Saved entries

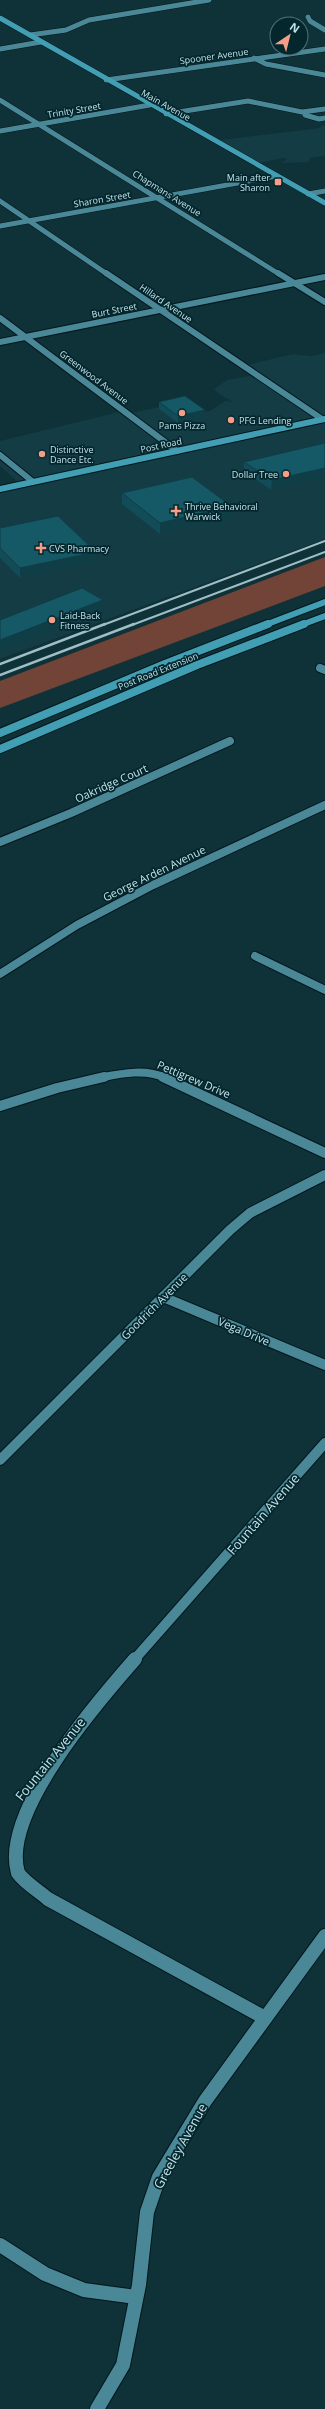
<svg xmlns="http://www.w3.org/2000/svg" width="325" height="2409" viewBox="0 0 325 2409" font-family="'Open Sans',sans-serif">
	<rect width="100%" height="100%" fill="#0f3138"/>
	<!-- built -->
	<g fill="#143c45">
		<path d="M322 125 325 126V156L310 158V161L306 162 282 163 287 159 283 158 255 164 213 141 320 128Z"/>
		<path d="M325 353V539L0 659V489L19 483 0 466V441L123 411 131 413 159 407 178 412 210 411 225 401 233 402 219 394 214 389 227 380 256 375 247 365 293 354 311 356Z"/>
	</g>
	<!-- green -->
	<path fill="#724438" d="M325 557V586L0 708V681Z"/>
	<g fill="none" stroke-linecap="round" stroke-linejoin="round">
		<defs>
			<g id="minor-far4">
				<path d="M308 17 310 21 325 30"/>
				<path d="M30 35 66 30 89 20 209 0"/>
				<path d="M0 49 41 42"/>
				<path d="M254 58 266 64 325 75"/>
				<path d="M106 80 325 49"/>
				<path d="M0 100 279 274"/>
				<path d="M306 112 305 115 319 119 325 118"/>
				<path d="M166 114 248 101 302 112 325 109"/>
				<path d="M0 131 150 105"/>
				<path d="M308 194 325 191"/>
				<path d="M0 201 107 274"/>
				<path d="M0 226 277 176"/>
			</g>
			<g id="minor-far3">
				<path d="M106 273 322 419"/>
				<path d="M278 273 325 302"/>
				<path d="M0 318 177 451"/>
				<path d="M0 342 325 277"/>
				<path d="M0 455 32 481"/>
			</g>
			<g id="minor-far2">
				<path d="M320 668 325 670"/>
				<path d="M0 842 71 813 230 741"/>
				<path d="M255 956 325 990"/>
				<path d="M98 1078C119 1074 145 1068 165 1078"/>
			</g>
			<g id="minor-far1">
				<path d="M163 1077 325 1153"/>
				<path d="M0 1106 57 1088 104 1077"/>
				<path d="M163 1297 325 1365"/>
				<path d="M0 1460 230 1230 250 1213 325 1175"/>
				<path d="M134 1660 325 1443"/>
			</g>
			<g id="minor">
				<path d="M135 1659C99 1700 0 1813 18 1873 25 1883 39 1891 48 1899L265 2018"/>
				<path d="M0 2245 45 2274 84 2290 136 2297"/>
				<path d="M97 2409 123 2365 139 2285 147 2212 159 2177 205 2101 325 1936"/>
			</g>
			<path id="tertiary" d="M0 974 77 925 153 885 325 805"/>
			<path id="primary-far2" d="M0 18 325 203"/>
			<g id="primary-far1">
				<path d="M0 489 325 419"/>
				<path d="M265 625 325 602"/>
				<path d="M301 625 325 616"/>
			</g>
			<g id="primary">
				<path d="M0 733 165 664 268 624"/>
				<path d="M0 749 197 665 304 624"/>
			</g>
		</defs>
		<!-- minor-far4 casing -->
		<use href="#minor-far4" stroke="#04171c" stroke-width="6"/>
		<!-- minor-far3 casing -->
		<use href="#minor-far3" stroke="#04171c" stroke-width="8"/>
		<!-- minor-far2 casing -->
		<use href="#minor-far2" stroke="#04171c" stroke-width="10"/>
		<!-- minor-far1 casing -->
		<use href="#minor-far1" stroke="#04171c" stroke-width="12"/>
		<!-- minor casing -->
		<use href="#minor" stroke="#04171c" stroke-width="16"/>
		<!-- tertiary casing -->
		<use href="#tertiary" stroke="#04171c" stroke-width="10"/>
		<!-- primary-far2 casing -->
		<use href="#primary-far2" stroke="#04171c" stroke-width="6"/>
		<!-- primary-far1 casing -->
		<use href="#primary-far1" stroke="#04171c" stroke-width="8"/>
		<!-- primary casing -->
		<use href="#primary" stroke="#04171c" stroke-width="10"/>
		<!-- minor-far4 -->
		<use href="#minor-far4" stroke="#4a8897" stroke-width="5"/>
		<!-- minor-far3 -->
		<use href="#minor-far3" stroke="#4a8897" stroke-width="6"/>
		<!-- minor-far2 -->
		<use href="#minor-far2" stroke="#4a8897" stroke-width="8"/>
		<!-- minor-far1 -->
		<use href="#minor-far1" stroke="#4a8897" stroke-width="10"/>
		<!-- minor -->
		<use href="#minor" stroke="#4a8897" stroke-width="14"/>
		<!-- tertiary -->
		<use href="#tertiary" stroke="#4a8897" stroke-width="8"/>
		<!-- primary-far2 -->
		<use href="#primary-far2" stroke="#429eb3" stroke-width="5"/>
		<!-- primary-far1 -->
		<use href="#primary-far1" stroke="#429eb3" stroke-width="6"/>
		<!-- primary -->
		<use href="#primary" stroke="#429eb3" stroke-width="8"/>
		<!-- rail-far1 -->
		<g stroke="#9fbec6" stroke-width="2">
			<path d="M103 625 325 541"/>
			<path d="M132 625 325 552"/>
		</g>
		<!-- rail -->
		<g stroke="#9fbec6" stroke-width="2.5">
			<path d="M0 664 105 624"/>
			<path d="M0 675 134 624"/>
		</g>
	</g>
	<!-- wall -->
	<g fill="#124c58">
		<path d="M159 402 204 417 178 423 159 409Z"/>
		<path d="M325 443V477L271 490 244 471V462Z"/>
		<path d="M122 493 230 517 160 534 122 504Z"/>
		<path d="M0 528 96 552V561L20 578 0 558Z"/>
	</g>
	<!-- shaded-wall -->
	<g fill="#0f3e47">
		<path d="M205 410 204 417 178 423V416Z"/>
		<path d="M325 468V477L271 490 272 480Z"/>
		<path d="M231 506 230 517 160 534V523Z"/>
		<path d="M96 552V561L20 578V568Z"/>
		<path d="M103 600 104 610 0 650V640Z"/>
	</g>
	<!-- building -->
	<g fill="#155866" stroke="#0f3e47">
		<path d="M185 396 205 410 178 416 159 402Z"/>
		<path d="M325 443V468L272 480 244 462Z"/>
		<path d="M192 477 231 506 160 523 122 493Z"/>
		<path d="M58 516 96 552 20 568 0 548V528Z"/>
		<path d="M82 588 103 600 0 640V620Z"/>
	</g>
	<!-- markers -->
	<g fill="#f49e88" stroke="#04272e" stroke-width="1.5">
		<rect x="274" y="178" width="8" height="8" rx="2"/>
		<circle cx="182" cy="413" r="4"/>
		<circle cx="231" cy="420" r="4"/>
		<circle cx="42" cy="454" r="4"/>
		<circle cx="286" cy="474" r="4"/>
		<path d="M174 505h4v4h4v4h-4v4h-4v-4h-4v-4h4z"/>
		<path d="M39 542h4v4h4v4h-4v4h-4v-4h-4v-4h4z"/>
		<circle cx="52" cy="620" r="4"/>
	</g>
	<g text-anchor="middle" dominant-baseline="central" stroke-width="3.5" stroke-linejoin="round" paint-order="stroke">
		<!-- far-street labels -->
		<g font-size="9" fill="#c3e2ea" stroke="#04272e">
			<text transform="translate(214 56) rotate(-8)">Spooner Avenue</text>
			<text transform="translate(166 105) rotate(29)">Main Avenue</text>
			<text transform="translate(74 110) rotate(-10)">Trinity Street</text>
			<text transform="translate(167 193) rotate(32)">Chapmans Avenue</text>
			<text transform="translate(102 199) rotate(-10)">Sharon Street</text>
			<text transform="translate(166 303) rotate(34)">Hillard Avenue</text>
			<text transform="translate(114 310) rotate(-11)">Burt Street</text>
			<text transform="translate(94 377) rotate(37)">Greenwood Avenue</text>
			<text transform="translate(161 445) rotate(-12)">Post Road</text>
			<text transform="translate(158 671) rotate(-22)">Post Road Extension</text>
		</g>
		<!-- far-poi labels -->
		<g font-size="9" fill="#c3e2ea" stroke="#04272e" text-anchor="start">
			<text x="270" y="177" text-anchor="end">Main after<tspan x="270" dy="10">Sharon</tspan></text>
			<text x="239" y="420">PFG Lending</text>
			<text x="182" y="425" text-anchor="middle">Pams Pizza</text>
			<text x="50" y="449">Distinctive<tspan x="50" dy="10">Dance Etc.</tspan></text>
			<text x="278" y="474" text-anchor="end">Dollar Tree</text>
			<text x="185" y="506">Thrive Behavioral<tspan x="185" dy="10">Warwick</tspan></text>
			<text x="49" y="548">CVS Pharmacy</text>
			<text x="60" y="615">Laid-Back<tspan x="60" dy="10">Fitness</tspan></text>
		</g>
		<!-- street labels -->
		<g font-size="11" fill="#c3e2ea" stroke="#04272e">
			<text transform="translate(111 783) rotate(-24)">Oakridge Court</text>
			<text transform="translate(154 873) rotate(-26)">George Arden Avenue</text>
			<text transform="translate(194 1079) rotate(23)">Pettigrew Drive</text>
			<text transform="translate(154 1306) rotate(-45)">Goodrich Avenue</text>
			<text transform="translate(244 1331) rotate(23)">Vega Drive</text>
		</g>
		<!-- near-street labels -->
		<g font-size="13" fill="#c3e2ea" stroke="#04272e">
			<text transform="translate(263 1514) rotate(-49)">Fountain Avenue</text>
			<text transform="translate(50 1759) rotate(-51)">Fountain Avenue</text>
			<text transform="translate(180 2146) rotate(-61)">Greeley Avenue</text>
		</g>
	</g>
	<!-- north arrow -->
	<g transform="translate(289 36) rotate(35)"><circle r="19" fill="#04272e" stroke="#507279"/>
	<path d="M0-3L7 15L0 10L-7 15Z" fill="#f49e88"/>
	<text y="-6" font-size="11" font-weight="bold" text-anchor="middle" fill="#c3e2ea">N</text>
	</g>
</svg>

> What is required:
The lines of the records that contain the string "linejoin" should be located and copied.

> Completed task:
	<g fill="none" stroke-linecap="round" stroke-linejoin="round">
	<g text-anchor="middle" dominant-baseline="central" stroke-width="3.5" stroke-linejoin="round" paint-order="stroke">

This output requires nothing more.